#### [Aim of the exercise]
Word for word, repeat all the entries below, but without the pictures.

Start of Source material

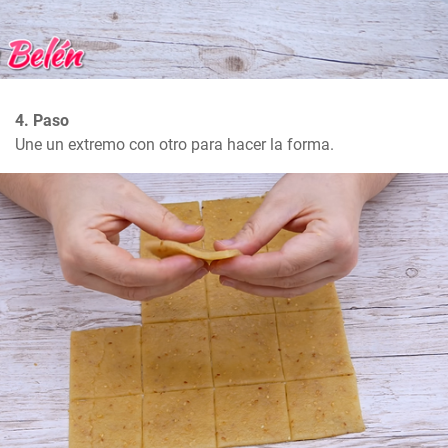
4. Paso
Une un extremo con otro para hacer la forma.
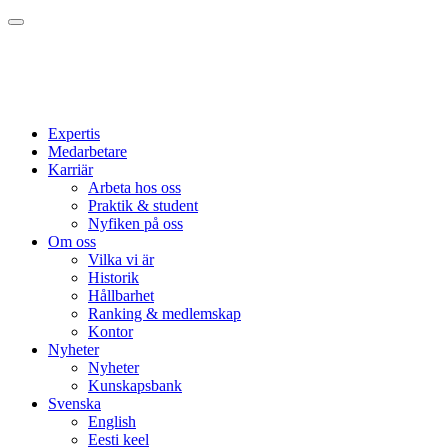
Expertis
Medarbetare
Karriär
Arbeta hos oss
Praktik & student
Nyfiken på oss
Om oss
Vilka vi är
Historik
Hållbarhet
Ranking & medlemskap
Kontor
Nyheter
Nyheter
Kunskapsbank
Svenska
English
Eesti keel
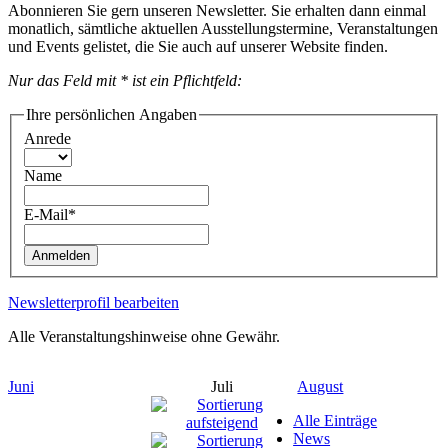
Abonnieren Sie gern unseren Newsletter. Sie erhalten dann einmal
monatlich, sämtliche aktuellen Ausstellungstermine, Veranstaltungen
und Events gelistet, die Sie auch auf unserer Website finden.
Nur das Feld mit * ist ein Pflichtfeld:
Ihre persönlichen Angaben
Anrede
Name
E-Mail*
Anmelden
Newsletterprofil bearbeiten
Alle Veranstaltungshinweise ohne Gewähr.
Juni
Juli
August
Alle Einträge
News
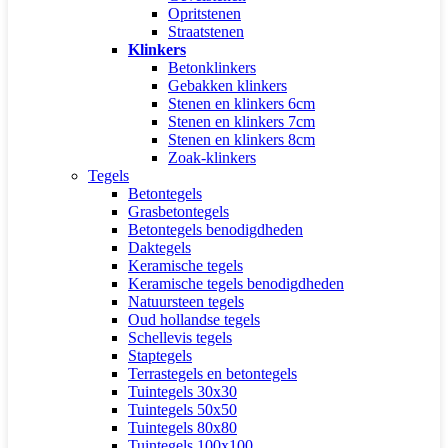
Opritstenen
Straatstenen
Klinkers
Betonklinkers
Gebakken klinkers
Stenen en klinkers 6cm
Stenen en klinkers 7cm
Stenen en klinkers 8cm
Zoak-klinkers
Tegels
Betontegels
Grasbetontegels
Betontegels benodigdheden
Daktegels
Keramische tegels
Keramische tegels benodigdheden
Natuursteen tegels
Oud hollandse tegels
Schellevis tegels
Staptegels
Terrastegels en betontegels
Tuintegels 30x30
Tuintegels 50x50
Tuintegels 80x80
Tuintegels 100x100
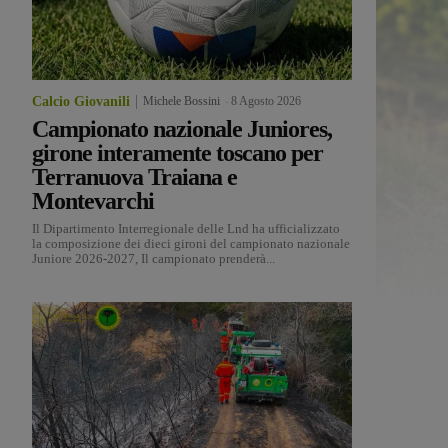
Calcio Giovanili
Michele Bossini
-
8 Agosto 2026
Campionato nazionale Juniores,
girone interamente toscano per
Terranuova Traiana e
Montevarchi
Il Dipartimento Interregionale delle Lnd ha ufficializzato
la composizione dei dieci gironi del campionato nazionale
Juniore 2026-2027, Il campionato prenderà...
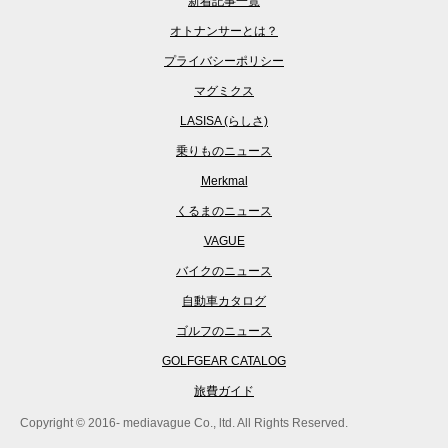
新着記事一覧
オトナンサーとは？
プライバシーポリシー
マグミクス
LASISA (らしさ)
乗りものニュース
Merkmal
くるまのニュース
VAGUE
バイクのニュース
自動車カタログ
ゴルフのニュース
GOLFGEAR CATALOG
旅費ガイド
Copyright © 2016- mediavague Co., ltd. All Rights Reserved.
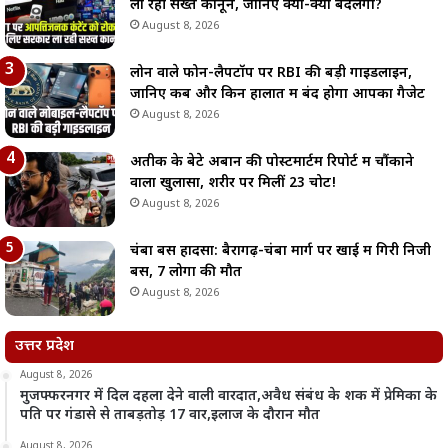
ला रही सख्त कानून, जानिए क्या-क्या बदलेगा?
August 8, 2026
लोन वाले फोन-लैपटॉप पर RBI की बड़ी गाइडलाइन,
जानिए कब और किन हालात में बंद होगा आपका गैजेट
August 8, 2026
अतीक के बेटे अबान की पोस्टमार्टम रिपोर्ट में चौंकाने
वाला खुलासा, शरीर पर मिलीं 23 चोटें!
August 8, 2026
चंबा बस हादसा: बैरागढ़-चंबा मार्ग पर खाई में गिरी निजी
बस, 7 लोगों की मौत
August 8, 2026
उत्तर प्रदेश
August 8, 2026
मुजफ्फरनगर में दिल दहला देने वाली वारदात,अवैध संबंध के शक में प्रेमिका के
पति पर गंडासे से ताबड़तोड़ 17 वार,इलाज के दौरान मौत
August 8, 2026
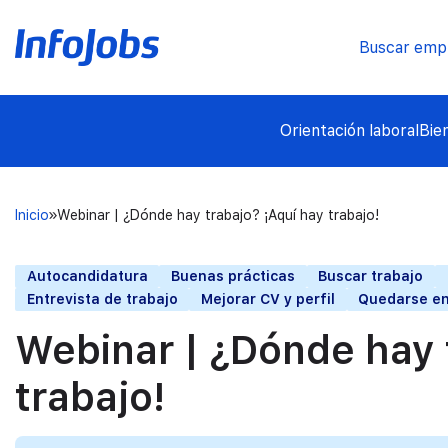
Buscar emp
Orientación laboral
Bie
Inicio
Webinar | ¿Dónde hay trabajo? ¡Aquí hay trabajo!
Autocandidatura
Buenas prácticas
Buscar trabajo
Entrevista de trabajo
Mejorar CV y perfil
Quedarse en
Webinar | ¿Dónde hay 
trabajo!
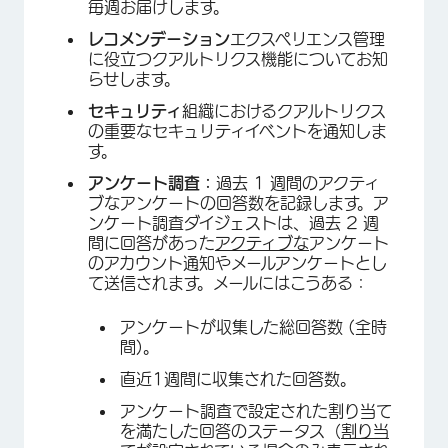
毎週お届けします。
レコメンデーション
エクスペリエンス管理
に役立つクアルトリクス機能についてお知
らせします。
セキュリティ
組織におけるクアルトリクス
の重要なセキュリティイベントを通知しま
す。
アンケート調査：
過去 1 週間のアクティ
ブなアンケートの回答数を記録します。ア
ンケート調査ダイジェストは、過去 2 週
間に回答があった
アクティブな
アンケート
のアカウント通知やメールアンケートとし
て送信されます。メールにはこうある：
×
アンケートが収集した総回答数 (全時
間)。
直近1週間に収集された回答数。
アンケート調査で設定された割り当て
を満たした回答のステータス（
割り当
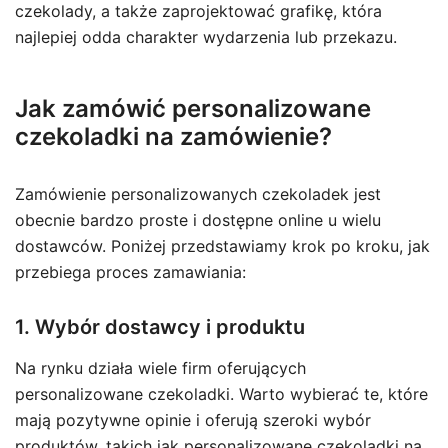
czekolady, a także zaprojektować grafikę, która
najlepiej odda charakter wydarzenia lub przekazu.
Jak zamówić personalizowane
czekoladki na zamówienie?
Zamówienie personalizowanych czekoladek jest
obecnie bardzo proste i dostępne online u wielu
dostawców. Poniżej przedstawiamy krok po kroku, jak
przebiega proces zamawiania:
1. Wybór dostawcy i produktu
Na rynku działa wiele firm oferujących
personalizowane czekoladki. Warto wybierać te, które
mają pozytywne opinie i oferują szeroki wybór
produktów, takich jak
personalizowane czekoladki na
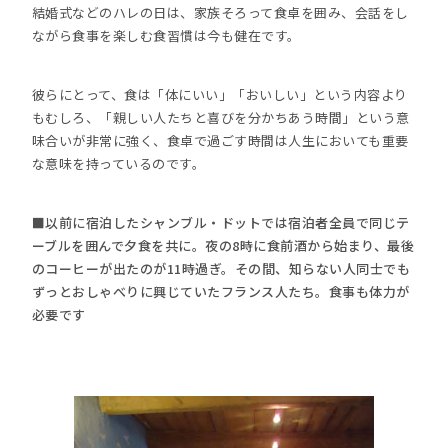
結婚式などのハレの日は、家族そろって食卓を囲み、会話をし
ながら食事を楽しむ食習慣は今も健在です。
彼らにとって、食は「体にいい」「おいしい」という内容より
もむしろ、「親しい人たちと喜びを分かちあう時間」という意
味合いが非常に強く、食卓で過ごす時間は人生においても重要
な意味を持っているのです。
■以前に宿泊したシャンブル・ドットでは宿泊者全員で同じテ
ーブルを囲んで夕食を共に。夜の8時に食前酒から始まり、最後
のコーヒーが出たのが11時過ぎ。その間、知らない人同士でも
ずっとおしゃべりに興じていたフランス人たち。食事も体力が
必要です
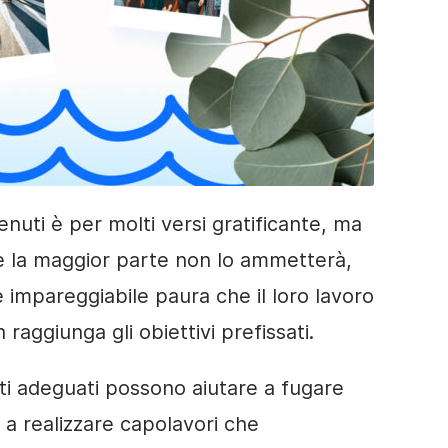
enuti è per molti versi gratificante, ma
se la maggior parte non lo ammetterà,
 e impareggiabile paura che il loro lavoro
raggiunga gli obiettivi prefissati.
i adeguati possono aiutare a fugare
, a realizzare capolavori che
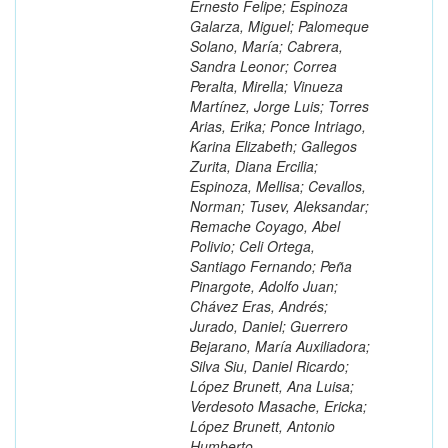
Ernesto Felipe; Espinoza
Galarza, Miguel; Palomeque
Solano, María; Cabrera,
Sandra Leonor; Correa
Peralta, Mirella; Vinueza
Martínez, Jorge Luis; Torres
Arias, Erika; Ponce Intriago,
Karina Elizabeth; Gallegos
Zurita, Diana Ercilia;
Espinoza, Mellisa; Cevallos,
Norman; Tusev, Aleksandar;
Remache Coyago, Abel
Polivio; Celi Ortega,
Santiago Fernando; Peña
Pinargote, Adolfo Juan;
Chávez Eras, Andrés;
Jurado, Daniel; Guerrero
Bejarano, María Auxiliadora;
Silva Siu, Daniel Ricardo;
López Brunett, Ana Luisa;
Verdesoto Masache, Ericka;
López Brunett, Antonio
Humberto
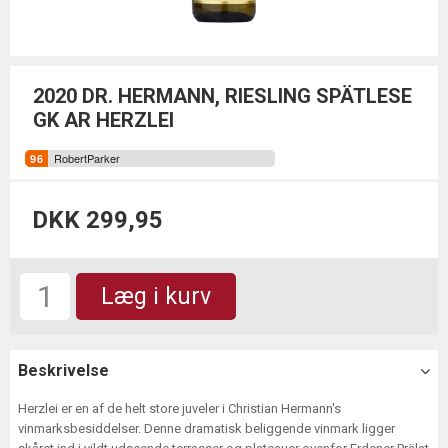
2020 DR. HERMANN, RIESLING SPÄTLESE
GK AR HERZLEI
RobertParker
DKK 299,95
Læg i kurv
Beskrivelse
Herzlei er en af de helt store juveler i Christian Hermann's
vinmarksbesiddelser. Denne dramatisk beliggende vinmark ligger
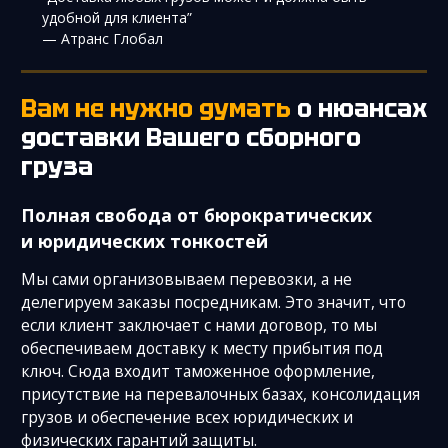
удобной для клиента”
— Атранс Глобал
Вам не нужно думать
о нюансах
доставки
Вашего сборного
груза
Полная свобода от бюрократических
и юридических тонкостей
Мы сами организовываем перевозки, а не
делегируем заказы посредникам. Это значит, что
если клиент заключает с нами договор, то мы
обеспечиваем доставку к месту прибытия под
ключ. Сюда входит таможенное оформление,
присутствие на перевалочных базах, консолидация
грузов и обеспечение всех юридических и
физических гарантий защиты.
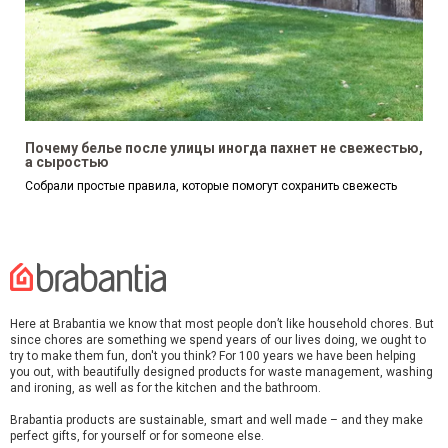
Почему белье после улицы иногда пахнет не свежестью,
а сыростью
Собрали простые правила, которые помогут сохранить свежесть
Here at Brabantia we know that most people don’t like household chores. But
since chores are something we spend years of our lives doing, we ought to
try to make them fun, don't you think? For 100 years we have been helping
you out, with beautifully designed products for waste management, washing
and ironing, as well as for the kitchen and the bathroom.
Brabantia products are sustainable, smart and well made – and they make
perfect gifts, for yourself or for someone else.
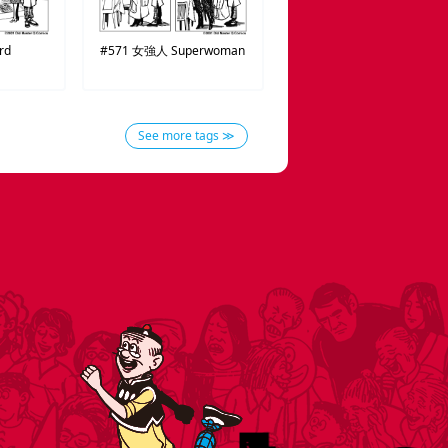
rd
#571
女強人
Superwoman
See more tags ≫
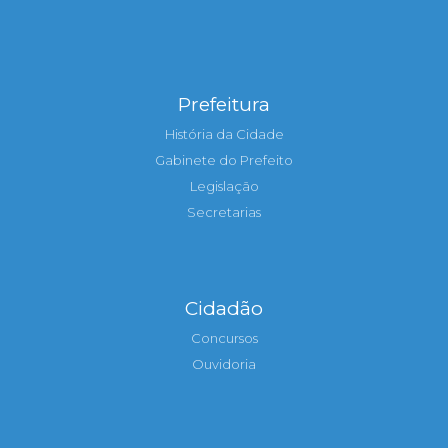
Prefeitura
História da Cidade
Gabinete do Prefeito
Legislação
Secretarias
Cidadão
Concursos
Ouvidoria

End of Source material

#### [Your solution]
4. Paso
Une un extremo con otro para hacer la forma.
Expertis
Medarbetare
Karriär
Arbeta hos oss
Praktik & student
Nyfiken på oss
Om oss
Vilka vi är
Historik
Hållbarhet
Ranking & medlemskap
Kontor
Nyheter
Nyheter
Kunskapsbank
Svenska
English
Eesti keel
Abonnieren Sie gern unseren Newsletter. Sie erhalten dann einmal
monatlich, sämtliche aktuellen Ausstellungstermine, Veranstaltungen
und Events gelistet, die Sie auch auf unserer Website finden.
Nur das Feld mit * ist ein Pflichtfeld:
Ihre persönlichen Angaben
Anrede
Name
E-Mail*
Anmelden
Newsletterprofil bearbeiten
Alle Veranstaltungshinweise ohne Gewähr.
Juni
Juli
August
Alle Einträge
News
Opritstenen
Straatstenen
Klinkers
Betonklinkers
Gebakken klinkers
Stenen en klinkers 6cm
Stenen en klinkers 7cm
Stenen en klinkers 8cm
Zoak-klinkers
Tegels
Betontegels
Grasbetontegels
Betontegels benodigdheden
Daktegels
Keramische tegels
Keramische tegels benodigdheden
Natuursteen tegels
Oud hollandse tegels
Schellevis tegels
Staptegels
Terrastegels en betontegels
Tuintegels 30x30
Tuintegels 50x50
Tuintegels 80x80
Tuintegels 100x100
Calcio Giovanili
Michele Bossini
-
8 Agosto 2026
Campionato nazionale Juniores,
girone interamente toscano per
Terranuova Traiana e
Montevarchi
Il Dipartimento Interregionale delle Lnd ha ufficializzato
la composizione dei dieci gironi del campionato nazionale
Juniore 2026-2027, Il campionato prenderà...
新着記事一覧
オトナンサーとは？
プライバシーポリシー
マグミクス
LASISA (らしさ)
乗りものニュース
Merkmal
くるまのニュース
VAGUE
バイクのニュース
自動車カタログ
ゴルフのニュース
GOLFGEAR CATALOG
旅費ガイド
Copyright © 2016- mediavague Co., ltd. All Rights Reserved.
ला रही सख्त कानून, जानिए क्या-क्या बदलेगा?
August 8, 2026
लोन वाले फोन-लैपटॉप पर RBI की बड़ी गाइडलाइन,
जानिए कब और किन हालात में बंद होगा आपका गैजेट
August 8, 2026
अतीक के बेटे अबान की पोस्टमार्टम रिपोर्ट में चौंकाने
वाला खुलासा, शरीर पर मिलीं 23 चोटें!
August 8, 2026
चंबा बस हादसा: बैरागढ़-चंबा मार्ग पर खाई में गिरी निजी
बस, 7 लोगों की मौत
August 8, 2026
उत्तर प्रदेश
August 8, 2026
मुजफ्फरनगर में दिल दहला देने वाली वारदात,अवैध संबंध के शक में प्रेमिका के
पति पर गंडासे से ताबड़तोड़ 17 वार,इलाज के दौरान मौत
August 8, 2026
Buscar emp
Orientación laboral
Bie
Inicio
Webinar | ¿Dónde hay trabajo? ¡Aquí hay trabajo!
Autocandidatura
Buenas prácticas
Buscar trabajo
Entrevista de trabajo
Mejorar CV y perfil
Quedarse en
Webinar | ¿Dónde hay 
trabajo!
毎週お届けします。
レコメンデーション
エクスペリエンス管理
に役立つクアルトリクス機能についてお知
らせします。
セキュリティ
組織におけるクアルトリクス
の重要なセキュリティイベントを通知しま
す。
アンケート調査：
過去 1 週間のアクティ
ブなアンケートの回答数を記録します。ア
ンケート調査ダイジェストは、過去 2 週
間に回答があった
アクティブな
アンケート
のアカウント通知やメールアンケートとし
て送信されます。メールにはこうある：
×
アンケートが収集した総回答数 (全時
間)。
直近1週間に収集された回答数。
アンケート調査で設定された割り当て
を満たした回答のステータス（
割り当
czekolady, a także zaprojektować grafikę, która
najlepiej odda charakter wydarzenia lub przekazu.
Jak zamówić personalizowane
czekoladki na zamówienie?
Zamówienie personalizowanych czekoladek jest
obecnie bardzo proste i dostępne online u wielu
dostawców. Poniżej przedstawiamy krok po kroku, jak
przebiega proces zamawiania:
1. Wybór dostawcy i produktu
Na rynku działa wiele firm oferujących
personalizowane czekoladki. Warto wybierać te, które
mają pozytywne opinie i oferują szeroki wybór
produktów, takich jak
personalizowane czekoladki na
結婚式などのハレの日は、家族そろって食卓を囲み、会話をし
ながら食事を楽しむ食習慣は今も健在です。
彼らにとって、食は「体にいい」「おいしい」という内容より
もむしろ、「親しい人たちと喜びを分かちあう時間」という意
味合いが非常に強く、食卓で過ごす時間は人生においても重要
な意味を持っているのです。
■以前に宿泊したシャンブル・ドットでは宿泊者全員で同じテ
ーブルを囲んで夕食を共に。夜の8時に食前酒から始まり、最後
のコーヒーが出たのが11時過ぎ。その間、知らない人同士でも
ずっとおしゃべりに興じていたフランス人たち。食事も体力が
必要です
enuti è per molti versi gratificante, ma
se la maggior parte non lo ammetterà,
 e impareggiabile paura che il loro lavoro
raggiunga gli obiettivi prefissati.
i adeguati possono aiutare a fugare
, a realizzare capolavori che
Ernesto Felipe; Espinoza
Galarza, Miguel; Palomeque
Solano, María; Cabrera,
Sandra Leonor; Correa
Peralta, Mirella; Vinueza
Martínez, Jorge Luis; Torres
Arias, Erika; Ponce Intriago,
Karina Elizabeth; Gallegos
Zurita, Diana Ercilia;
Espinoza, Mellisa; Cevallos,
Norman; Tusev, Aleksandar;
Remache Coyago, Abel
Polivio; Celi Ortega,
Santiago Fernando; Peña
Pinargote, Adolfo Juan;
Chávez Eras, Andrés;
Jurado, Daniel; Guerrero
Bejarano, María Auxiliadora;
Silva Siu, Daniel Ricardo;
López Brunett, Ana Luisa;
Verdesoto Masache, Ericka;
López Brunett, Antonio
Humberto
2020 DR. HERMANN, RIESLING SPÄTLESE
GK AR HERZLEI
RobertParker
DKK 299,95
Læg i kurv
Beskrivelse
Herzlei er en af de helt store juveler i Christian Hermann's
vinmarksbesiddelser. Denne dramatisk beliggende vinmark ligger
удобной для клиента”
— Атранс Глобал
Вам не нужно думать
о нюансах
доставки
Вашего сборного
груза
Полная свобода от бюрократических
и юридических тонкостей
Мы сами организовываем перевозки, а не
делегируем заказы посредникам. Это значит, что
если клиент заключает с нами договор, то мы
обеспечиваем доставку к месту прибытия под
ключ. Сюда входит таможенное оформление,
присутствие на перевалочных базах, консолидация
грузов и обеспечение всех юридических и
физических гарантий защиты.
Почему белье после улицы иногда пахнет не свежестью,
а сыростью
Собрали простые правила, которые помогут сохранить свежесть
Here at Brabantia we know that most people don’t like household chores. But
since chores are something we spend years of our lives doing, we ought to
try to make them fun, don't you think? For 100 years we have been helping
you out, with beautifully designed products for waste management, washing
and ironing, as well as for the kitchen and the bathroom.
Brabantia products are sustainable, smart and well made – and they make
perfect gifts, for yourself or for someone else.
rd
#571
女強人
Superwoman
See more tags ≫
Prefeitura
História da Cidade
Gabinete do Prefeito
Legislação
Secretarias
Cidadão
Concursos
Ouvidoria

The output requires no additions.